Scan the lines below for the string "service" and copy every one that has it.

□ □ □

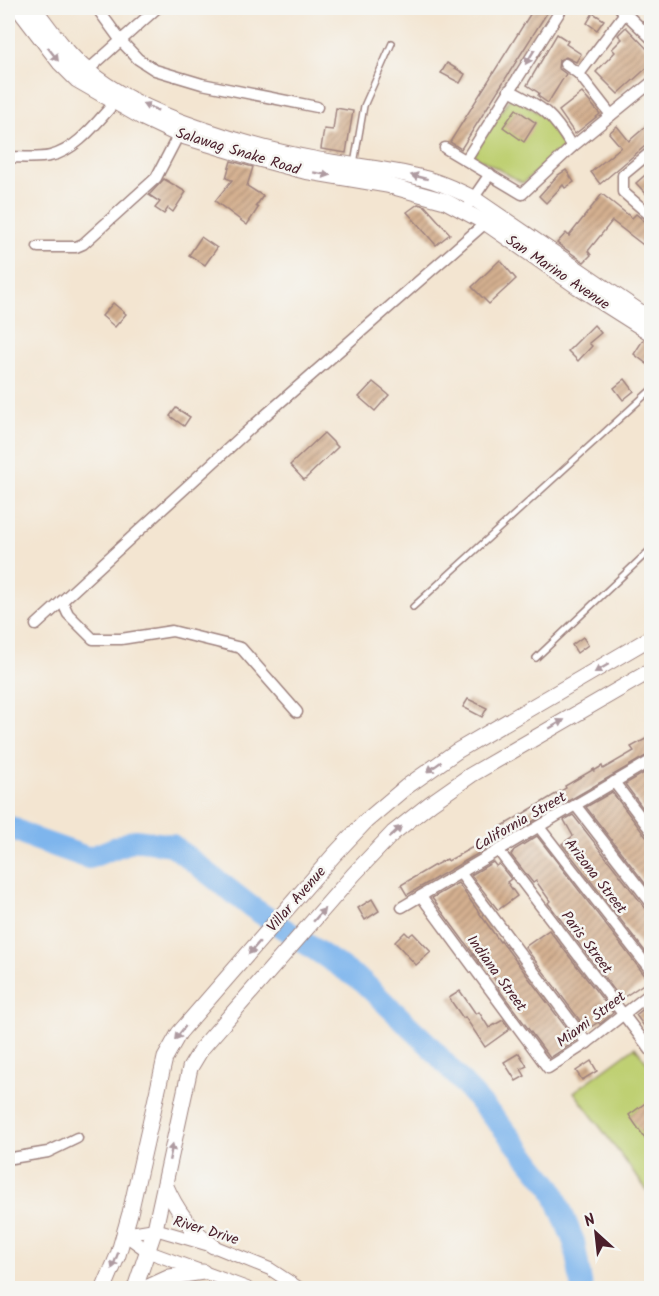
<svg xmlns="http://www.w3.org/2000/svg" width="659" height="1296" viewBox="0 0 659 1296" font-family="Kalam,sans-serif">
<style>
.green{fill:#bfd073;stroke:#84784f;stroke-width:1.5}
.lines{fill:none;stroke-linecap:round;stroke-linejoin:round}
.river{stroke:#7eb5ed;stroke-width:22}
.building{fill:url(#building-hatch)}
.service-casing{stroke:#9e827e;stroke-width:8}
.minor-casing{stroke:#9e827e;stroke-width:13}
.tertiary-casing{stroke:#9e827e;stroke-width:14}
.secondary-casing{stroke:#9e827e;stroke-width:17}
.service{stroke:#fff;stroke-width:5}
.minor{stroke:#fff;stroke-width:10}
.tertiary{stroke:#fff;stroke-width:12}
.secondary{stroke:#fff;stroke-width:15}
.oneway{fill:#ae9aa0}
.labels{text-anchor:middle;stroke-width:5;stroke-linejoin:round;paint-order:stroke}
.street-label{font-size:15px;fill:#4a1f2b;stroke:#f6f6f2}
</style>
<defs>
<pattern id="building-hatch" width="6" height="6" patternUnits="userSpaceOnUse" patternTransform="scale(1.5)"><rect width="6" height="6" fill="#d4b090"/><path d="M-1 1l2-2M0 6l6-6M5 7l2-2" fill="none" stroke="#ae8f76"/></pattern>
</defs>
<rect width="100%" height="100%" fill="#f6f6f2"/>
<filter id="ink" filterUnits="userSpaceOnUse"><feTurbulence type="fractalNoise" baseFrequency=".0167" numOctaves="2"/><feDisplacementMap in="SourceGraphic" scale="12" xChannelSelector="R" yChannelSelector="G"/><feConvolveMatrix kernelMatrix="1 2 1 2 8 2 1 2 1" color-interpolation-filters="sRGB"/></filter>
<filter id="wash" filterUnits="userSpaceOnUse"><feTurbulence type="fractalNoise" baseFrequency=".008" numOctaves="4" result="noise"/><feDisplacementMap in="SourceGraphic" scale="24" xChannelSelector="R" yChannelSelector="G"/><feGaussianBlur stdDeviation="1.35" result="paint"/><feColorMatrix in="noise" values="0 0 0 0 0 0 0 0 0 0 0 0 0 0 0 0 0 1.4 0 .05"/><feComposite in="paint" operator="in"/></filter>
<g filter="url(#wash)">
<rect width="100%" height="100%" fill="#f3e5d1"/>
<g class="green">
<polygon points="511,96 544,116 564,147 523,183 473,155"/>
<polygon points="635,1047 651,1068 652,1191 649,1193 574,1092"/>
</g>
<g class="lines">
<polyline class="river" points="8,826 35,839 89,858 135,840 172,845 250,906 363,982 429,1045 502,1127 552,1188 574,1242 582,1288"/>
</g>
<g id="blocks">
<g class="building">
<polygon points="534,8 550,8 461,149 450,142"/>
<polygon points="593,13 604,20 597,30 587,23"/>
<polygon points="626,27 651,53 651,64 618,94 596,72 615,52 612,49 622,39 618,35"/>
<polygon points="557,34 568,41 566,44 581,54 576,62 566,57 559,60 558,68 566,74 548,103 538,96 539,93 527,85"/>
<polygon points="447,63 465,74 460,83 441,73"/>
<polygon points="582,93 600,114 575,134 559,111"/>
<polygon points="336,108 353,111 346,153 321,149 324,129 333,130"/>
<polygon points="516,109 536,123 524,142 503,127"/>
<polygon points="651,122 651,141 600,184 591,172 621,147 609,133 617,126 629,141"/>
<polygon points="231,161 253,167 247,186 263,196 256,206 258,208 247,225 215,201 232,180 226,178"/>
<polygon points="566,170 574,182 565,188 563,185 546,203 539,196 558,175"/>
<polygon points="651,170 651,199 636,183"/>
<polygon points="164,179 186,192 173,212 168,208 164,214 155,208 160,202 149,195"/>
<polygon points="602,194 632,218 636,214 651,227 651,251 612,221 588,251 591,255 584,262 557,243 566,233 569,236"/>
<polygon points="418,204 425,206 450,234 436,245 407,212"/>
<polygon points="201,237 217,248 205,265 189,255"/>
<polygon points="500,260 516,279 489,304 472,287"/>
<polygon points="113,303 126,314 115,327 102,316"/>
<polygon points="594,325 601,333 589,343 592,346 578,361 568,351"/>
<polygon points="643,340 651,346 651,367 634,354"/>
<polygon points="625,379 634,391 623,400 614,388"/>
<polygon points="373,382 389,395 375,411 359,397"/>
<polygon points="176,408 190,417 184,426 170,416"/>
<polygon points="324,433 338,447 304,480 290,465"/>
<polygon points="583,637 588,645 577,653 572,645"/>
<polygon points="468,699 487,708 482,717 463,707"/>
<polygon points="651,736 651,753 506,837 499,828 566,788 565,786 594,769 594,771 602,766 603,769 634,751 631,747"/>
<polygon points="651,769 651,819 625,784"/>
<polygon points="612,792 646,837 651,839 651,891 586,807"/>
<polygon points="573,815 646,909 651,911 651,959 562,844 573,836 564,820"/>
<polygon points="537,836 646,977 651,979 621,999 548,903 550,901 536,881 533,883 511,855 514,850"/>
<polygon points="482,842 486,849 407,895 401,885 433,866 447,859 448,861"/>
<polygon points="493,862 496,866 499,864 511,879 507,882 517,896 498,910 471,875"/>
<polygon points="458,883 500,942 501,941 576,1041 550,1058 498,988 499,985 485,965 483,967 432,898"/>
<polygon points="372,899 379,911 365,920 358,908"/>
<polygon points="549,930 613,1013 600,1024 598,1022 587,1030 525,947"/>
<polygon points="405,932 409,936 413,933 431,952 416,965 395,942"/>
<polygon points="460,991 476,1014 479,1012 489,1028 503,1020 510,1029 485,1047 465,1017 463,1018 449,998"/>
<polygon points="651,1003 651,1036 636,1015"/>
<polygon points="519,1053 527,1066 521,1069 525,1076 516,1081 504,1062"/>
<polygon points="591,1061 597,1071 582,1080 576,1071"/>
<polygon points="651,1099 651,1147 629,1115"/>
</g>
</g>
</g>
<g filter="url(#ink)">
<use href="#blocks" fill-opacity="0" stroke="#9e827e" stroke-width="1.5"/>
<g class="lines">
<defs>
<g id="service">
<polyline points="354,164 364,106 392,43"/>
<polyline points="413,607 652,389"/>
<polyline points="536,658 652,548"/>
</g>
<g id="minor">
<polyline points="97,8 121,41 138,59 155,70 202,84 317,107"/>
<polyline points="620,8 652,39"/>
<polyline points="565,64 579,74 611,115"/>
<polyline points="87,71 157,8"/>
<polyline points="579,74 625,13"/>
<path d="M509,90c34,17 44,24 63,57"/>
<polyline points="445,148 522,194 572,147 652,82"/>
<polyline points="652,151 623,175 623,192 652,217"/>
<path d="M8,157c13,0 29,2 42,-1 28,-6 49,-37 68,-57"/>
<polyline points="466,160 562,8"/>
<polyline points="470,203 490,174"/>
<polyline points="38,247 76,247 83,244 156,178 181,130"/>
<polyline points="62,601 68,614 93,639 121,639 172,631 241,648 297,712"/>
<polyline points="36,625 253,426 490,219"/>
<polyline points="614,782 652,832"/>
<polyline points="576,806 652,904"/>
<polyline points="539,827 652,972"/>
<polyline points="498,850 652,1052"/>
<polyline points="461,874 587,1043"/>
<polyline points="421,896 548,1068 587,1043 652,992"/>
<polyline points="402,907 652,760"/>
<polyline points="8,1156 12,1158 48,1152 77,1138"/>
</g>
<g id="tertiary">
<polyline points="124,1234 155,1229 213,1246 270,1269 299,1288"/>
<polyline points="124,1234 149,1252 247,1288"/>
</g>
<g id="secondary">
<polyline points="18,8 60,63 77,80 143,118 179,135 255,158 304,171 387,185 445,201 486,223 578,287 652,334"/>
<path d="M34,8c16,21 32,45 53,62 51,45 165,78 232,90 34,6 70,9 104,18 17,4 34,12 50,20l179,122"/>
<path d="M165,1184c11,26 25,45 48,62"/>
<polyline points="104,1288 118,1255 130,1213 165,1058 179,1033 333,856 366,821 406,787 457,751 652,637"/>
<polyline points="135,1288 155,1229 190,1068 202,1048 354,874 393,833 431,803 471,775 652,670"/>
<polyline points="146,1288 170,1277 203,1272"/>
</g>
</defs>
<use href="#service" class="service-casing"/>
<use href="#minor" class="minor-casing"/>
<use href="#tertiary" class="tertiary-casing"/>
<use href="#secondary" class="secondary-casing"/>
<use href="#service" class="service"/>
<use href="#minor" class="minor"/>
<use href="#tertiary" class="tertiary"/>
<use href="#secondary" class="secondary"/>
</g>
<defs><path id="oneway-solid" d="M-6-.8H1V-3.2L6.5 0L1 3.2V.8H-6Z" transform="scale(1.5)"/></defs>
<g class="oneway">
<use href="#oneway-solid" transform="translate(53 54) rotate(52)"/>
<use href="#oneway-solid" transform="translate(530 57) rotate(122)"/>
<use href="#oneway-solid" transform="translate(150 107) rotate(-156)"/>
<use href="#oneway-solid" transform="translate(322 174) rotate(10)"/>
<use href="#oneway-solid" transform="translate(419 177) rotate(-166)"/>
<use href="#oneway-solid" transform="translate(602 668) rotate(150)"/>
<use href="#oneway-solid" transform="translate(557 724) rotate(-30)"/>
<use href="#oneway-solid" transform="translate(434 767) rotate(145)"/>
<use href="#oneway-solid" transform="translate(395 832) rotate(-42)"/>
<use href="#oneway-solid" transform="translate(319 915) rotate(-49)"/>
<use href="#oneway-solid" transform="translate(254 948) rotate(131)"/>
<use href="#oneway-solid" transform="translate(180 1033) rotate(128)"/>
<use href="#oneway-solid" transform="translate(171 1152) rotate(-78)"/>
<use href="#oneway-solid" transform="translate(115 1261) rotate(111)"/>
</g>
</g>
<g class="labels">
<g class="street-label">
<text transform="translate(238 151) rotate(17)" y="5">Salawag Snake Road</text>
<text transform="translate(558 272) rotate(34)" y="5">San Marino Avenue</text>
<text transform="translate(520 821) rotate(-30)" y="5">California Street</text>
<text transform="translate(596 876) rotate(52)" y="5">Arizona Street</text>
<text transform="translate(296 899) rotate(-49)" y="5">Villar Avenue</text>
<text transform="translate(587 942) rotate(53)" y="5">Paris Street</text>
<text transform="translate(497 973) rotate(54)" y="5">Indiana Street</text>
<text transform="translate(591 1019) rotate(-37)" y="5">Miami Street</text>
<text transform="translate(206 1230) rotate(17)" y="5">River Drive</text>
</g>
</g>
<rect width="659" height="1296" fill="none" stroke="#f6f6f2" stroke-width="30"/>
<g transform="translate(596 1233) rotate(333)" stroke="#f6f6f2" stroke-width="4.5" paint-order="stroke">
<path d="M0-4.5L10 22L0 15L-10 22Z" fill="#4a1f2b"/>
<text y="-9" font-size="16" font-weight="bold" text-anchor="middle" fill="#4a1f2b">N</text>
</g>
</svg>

□ □ □

» **Exercise response**:
.service-casing{stroke:#9e827e;stroke-width:8}
.service{stroke:#fff;stroke-width:5}
<g id="service">
<use href="#service" class="service-casing"/>
<use href="#service" class="service"/>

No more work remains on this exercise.